Exercise
Where a line below holds the string "products", count it; then give the total without any other words.

(Records supplied)

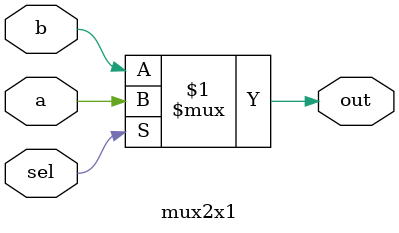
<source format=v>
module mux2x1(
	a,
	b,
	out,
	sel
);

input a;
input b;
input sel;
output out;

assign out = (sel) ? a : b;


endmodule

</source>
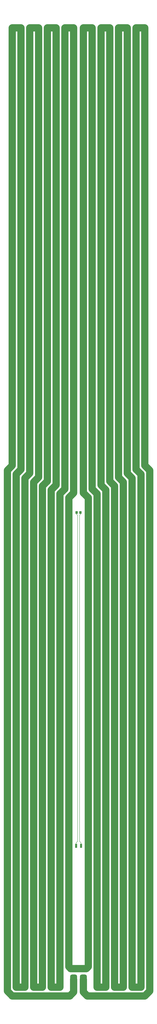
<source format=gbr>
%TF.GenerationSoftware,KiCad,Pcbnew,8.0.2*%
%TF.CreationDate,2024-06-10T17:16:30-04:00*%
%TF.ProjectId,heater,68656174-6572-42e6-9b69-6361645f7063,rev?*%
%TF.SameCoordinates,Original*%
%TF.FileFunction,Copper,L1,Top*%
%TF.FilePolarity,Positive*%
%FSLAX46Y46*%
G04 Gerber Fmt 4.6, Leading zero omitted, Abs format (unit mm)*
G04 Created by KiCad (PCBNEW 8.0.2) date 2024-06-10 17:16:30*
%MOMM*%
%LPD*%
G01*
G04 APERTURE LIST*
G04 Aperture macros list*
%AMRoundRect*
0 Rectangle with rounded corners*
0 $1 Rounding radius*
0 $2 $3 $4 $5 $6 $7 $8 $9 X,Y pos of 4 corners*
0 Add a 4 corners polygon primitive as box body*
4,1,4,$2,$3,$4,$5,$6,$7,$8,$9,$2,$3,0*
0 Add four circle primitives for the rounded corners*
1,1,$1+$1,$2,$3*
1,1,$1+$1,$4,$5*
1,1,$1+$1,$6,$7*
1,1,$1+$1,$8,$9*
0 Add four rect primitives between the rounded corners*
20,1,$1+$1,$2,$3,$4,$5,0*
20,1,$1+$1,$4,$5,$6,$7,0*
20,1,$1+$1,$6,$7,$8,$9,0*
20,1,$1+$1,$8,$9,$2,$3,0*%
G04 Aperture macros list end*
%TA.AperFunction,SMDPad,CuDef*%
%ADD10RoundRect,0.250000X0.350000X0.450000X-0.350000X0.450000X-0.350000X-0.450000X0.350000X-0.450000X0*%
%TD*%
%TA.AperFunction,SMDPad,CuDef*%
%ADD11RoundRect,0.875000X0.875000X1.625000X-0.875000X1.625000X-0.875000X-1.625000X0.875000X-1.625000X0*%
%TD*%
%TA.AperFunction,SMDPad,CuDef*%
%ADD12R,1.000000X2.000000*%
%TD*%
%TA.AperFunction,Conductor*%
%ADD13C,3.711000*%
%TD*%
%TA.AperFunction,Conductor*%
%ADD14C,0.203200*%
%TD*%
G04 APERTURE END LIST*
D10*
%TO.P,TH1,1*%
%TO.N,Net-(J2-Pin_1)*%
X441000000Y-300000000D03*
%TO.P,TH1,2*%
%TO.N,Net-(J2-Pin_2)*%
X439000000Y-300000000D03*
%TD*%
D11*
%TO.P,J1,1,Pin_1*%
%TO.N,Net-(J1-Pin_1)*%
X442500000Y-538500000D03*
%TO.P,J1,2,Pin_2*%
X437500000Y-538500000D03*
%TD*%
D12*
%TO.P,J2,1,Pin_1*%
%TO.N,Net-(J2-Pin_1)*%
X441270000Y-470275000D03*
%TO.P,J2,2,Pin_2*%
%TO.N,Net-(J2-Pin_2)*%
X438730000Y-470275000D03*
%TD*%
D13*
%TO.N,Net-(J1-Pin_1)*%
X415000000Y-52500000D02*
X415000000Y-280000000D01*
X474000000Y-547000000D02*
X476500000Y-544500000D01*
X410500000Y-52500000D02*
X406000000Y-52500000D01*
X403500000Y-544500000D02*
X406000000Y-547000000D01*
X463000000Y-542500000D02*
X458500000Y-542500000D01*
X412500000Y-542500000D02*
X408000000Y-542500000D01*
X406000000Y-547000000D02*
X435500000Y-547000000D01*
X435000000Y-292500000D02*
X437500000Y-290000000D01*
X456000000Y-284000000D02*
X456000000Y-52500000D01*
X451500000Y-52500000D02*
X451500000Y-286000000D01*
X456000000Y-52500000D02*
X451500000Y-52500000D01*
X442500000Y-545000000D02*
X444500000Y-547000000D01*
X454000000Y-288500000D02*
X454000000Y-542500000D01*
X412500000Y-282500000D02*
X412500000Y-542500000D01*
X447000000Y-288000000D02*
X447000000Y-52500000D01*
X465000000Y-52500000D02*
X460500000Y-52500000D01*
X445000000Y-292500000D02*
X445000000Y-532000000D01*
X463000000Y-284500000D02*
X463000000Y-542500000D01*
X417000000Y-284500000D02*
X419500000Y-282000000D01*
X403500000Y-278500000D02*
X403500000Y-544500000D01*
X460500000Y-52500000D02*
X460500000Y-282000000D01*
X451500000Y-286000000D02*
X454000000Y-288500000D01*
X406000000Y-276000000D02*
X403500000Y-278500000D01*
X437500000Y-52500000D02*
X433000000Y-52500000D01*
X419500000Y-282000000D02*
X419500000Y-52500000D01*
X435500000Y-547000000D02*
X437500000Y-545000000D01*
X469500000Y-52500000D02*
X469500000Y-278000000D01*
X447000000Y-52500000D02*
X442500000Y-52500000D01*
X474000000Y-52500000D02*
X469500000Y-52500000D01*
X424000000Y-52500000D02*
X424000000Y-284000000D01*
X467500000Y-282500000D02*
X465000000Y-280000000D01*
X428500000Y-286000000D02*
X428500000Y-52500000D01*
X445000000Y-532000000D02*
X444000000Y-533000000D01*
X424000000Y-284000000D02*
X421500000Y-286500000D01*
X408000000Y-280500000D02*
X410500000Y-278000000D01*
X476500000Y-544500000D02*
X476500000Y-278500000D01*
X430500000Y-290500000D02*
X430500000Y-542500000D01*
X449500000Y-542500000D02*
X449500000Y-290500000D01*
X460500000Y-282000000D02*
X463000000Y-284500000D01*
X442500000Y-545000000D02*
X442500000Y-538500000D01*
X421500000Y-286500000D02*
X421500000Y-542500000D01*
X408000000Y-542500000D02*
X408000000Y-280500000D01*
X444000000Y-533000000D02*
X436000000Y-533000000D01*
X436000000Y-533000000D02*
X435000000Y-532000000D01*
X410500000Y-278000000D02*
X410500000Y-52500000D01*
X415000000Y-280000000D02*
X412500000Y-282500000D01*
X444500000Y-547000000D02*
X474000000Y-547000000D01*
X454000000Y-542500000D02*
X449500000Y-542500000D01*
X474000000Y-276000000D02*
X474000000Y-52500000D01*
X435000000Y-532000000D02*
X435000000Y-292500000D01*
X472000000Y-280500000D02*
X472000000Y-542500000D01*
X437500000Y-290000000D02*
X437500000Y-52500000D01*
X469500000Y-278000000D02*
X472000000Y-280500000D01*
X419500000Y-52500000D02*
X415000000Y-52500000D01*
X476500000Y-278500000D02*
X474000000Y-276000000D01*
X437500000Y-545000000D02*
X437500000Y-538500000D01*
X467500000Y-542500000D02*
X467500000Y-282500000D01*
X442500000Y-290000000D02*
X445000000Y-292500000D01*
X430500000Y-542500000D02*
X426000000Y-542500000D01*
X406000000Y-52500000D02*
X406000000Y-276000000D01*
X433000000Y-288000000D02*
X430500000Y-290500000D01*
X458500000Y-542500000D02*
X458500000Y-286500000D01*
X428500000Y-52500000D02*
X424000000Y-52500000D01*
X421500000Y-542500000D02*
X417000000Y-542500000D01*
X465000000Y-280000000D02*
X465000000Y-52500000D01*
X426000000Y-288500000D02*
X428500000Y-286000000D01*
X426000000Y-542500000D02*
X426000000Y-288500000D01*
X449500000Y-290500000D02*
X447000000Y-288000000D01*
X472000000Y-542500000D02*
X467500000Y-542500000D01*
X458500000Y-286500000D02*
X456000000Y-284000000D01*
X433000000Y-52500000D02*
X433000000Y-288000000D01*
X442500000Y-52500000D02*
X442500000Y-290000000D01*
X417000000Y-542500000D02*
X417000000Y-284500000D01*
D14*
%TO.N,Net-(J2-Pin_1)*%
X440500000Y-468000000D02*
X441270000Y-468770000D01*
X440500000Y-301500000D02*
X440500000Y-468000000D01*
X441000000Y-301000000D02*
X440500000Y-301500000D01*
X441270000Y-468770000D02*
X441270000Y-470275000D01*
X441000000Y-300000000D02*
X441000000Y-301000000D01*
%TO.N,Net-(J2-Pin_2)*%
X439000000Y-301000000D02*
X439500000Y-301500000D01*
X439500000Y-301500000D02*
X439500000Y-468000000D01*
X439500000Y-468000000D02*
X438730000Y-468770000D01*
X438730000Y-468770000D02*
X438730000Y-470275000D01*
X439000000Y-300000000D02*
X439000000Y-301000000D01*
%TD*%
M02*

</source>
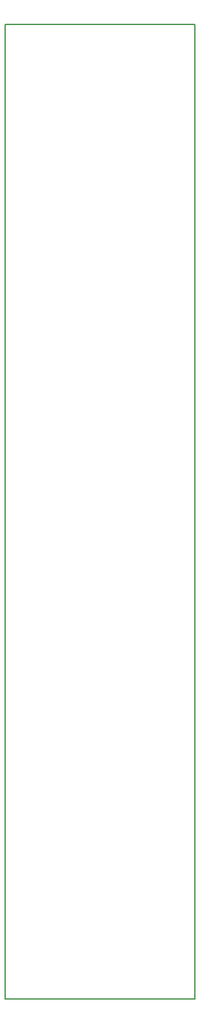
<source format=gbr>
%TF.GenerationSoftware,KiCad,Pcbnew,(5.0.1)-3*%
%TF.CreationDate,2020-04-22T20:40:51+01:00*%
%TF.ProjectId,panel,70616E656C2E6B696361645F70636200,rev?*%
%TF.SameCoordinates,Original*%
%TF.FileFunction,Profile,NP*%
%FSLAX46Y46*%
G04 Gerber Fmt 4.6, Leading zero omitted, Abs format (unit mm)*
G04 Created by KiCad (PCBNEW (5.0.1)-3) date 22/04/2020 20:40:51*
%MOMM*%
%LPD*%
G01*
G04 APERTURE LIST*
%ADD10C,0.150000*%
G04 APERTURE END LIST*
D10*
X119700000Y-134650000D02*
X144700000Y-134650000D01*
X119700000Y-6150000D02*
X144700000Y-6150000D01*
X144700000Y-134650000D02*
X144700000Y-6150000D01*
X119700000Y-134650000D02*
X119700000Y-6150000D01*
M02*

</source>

(End Records supplied)
(Records supplied)

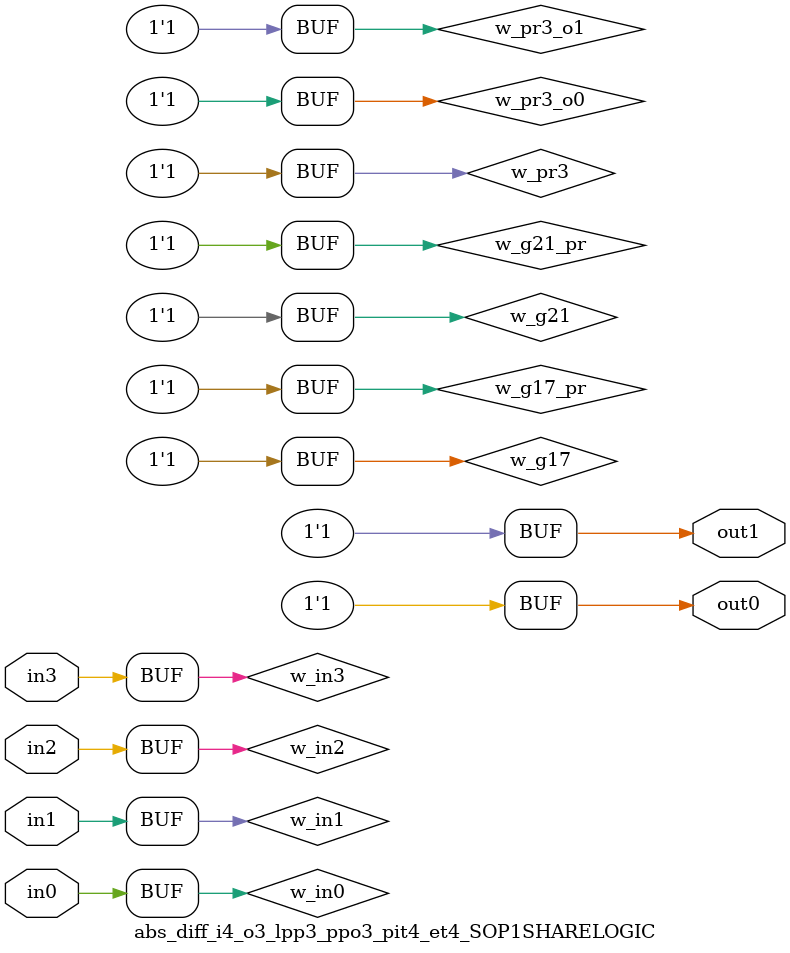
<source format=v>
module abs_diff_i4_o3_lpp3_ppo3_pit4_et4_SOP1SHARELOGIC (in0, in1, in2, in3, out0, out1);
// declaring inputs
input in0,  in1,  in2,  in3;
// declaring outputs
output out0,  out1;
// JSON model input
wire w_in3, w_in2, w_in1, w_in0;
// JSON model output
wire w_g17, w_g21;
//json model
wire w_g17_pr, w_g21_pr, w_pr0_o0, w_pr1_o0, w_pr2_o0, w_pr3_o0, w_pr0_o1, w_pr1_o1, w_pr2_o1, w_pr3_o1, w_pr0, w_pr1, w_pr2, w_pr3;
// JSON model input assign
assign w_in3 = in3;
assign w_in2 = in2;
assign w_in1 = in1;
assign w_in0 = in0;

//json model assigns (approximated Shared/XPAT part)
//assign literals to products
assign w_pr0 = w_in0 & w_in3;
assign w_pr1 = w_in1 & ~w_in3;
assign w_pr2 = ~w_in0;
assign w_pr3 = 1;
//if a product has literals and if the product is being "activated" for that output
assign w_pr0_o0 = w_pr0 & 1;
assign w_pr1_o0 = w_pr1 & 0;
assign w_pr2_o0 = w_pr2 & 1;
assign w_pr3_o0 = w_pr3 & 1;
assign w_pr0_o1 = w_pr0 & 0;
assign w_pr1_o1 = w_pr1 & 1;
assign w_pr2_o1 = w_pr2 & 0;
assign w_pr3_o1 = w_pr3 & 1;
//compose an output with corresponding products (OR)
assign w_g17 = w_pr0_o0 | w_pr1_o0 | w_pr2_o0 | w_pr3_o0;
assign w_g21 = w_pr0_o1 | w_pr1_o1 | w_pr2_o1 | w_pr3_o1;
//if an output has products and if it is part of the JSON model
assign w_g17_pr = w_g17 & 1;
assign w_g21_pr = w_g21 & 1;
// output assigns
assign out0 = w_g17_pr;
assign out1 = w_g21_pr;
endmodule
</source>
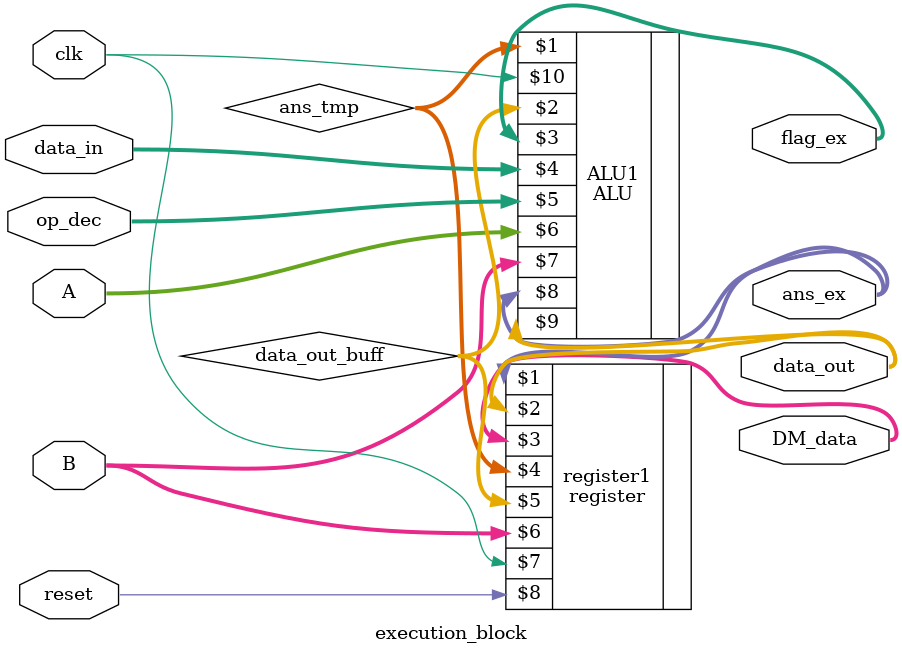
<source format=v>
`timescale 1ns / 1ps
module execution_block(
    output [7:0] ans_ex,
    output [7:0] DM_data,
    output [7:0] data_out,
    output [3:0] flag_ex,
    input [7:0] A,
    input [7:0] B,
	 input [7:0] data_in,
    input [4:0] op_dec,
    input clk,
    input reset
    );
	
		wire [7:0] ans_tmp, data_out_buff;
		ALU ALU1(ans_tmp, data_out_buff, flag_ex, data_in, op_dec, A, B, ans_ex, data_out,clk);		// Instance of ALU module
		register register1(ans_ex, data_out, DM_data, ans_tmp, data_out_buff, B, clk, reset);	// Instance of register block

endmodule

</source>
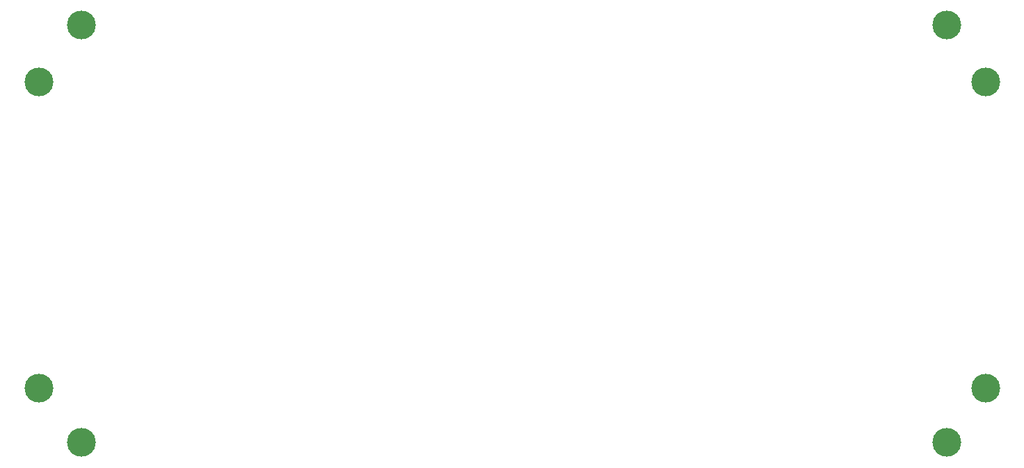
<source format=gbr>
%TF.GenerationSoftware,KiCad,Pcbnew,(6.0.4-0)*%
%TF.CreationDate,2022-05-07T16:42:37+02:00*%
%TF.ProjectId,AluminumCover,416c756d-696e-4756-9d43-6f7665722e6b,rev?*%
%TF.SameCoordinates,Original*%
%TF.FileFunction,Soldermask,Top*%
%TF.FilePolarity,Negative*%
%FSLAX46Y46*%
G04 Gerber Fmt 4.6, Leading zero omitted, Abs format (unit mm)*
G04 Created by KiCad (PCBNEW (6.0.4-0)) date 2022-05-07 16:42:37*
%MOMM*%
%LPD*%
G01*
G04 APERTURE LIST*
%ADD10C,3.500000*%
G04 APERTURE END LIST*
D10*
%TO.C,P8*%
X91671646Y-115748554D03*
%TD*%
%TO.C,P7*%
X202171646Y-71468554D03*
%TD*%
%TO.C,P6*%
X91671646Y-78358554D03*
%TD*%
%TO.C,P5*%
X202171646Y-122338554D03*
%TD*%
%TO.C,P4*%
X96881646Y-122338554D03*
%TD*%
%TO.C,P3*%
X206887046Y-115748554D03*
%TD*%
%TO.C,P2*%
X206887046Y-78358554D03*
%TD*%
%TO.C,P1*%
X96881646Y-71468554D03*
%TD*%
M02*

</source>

(End Records supplied)

Exercise solution
3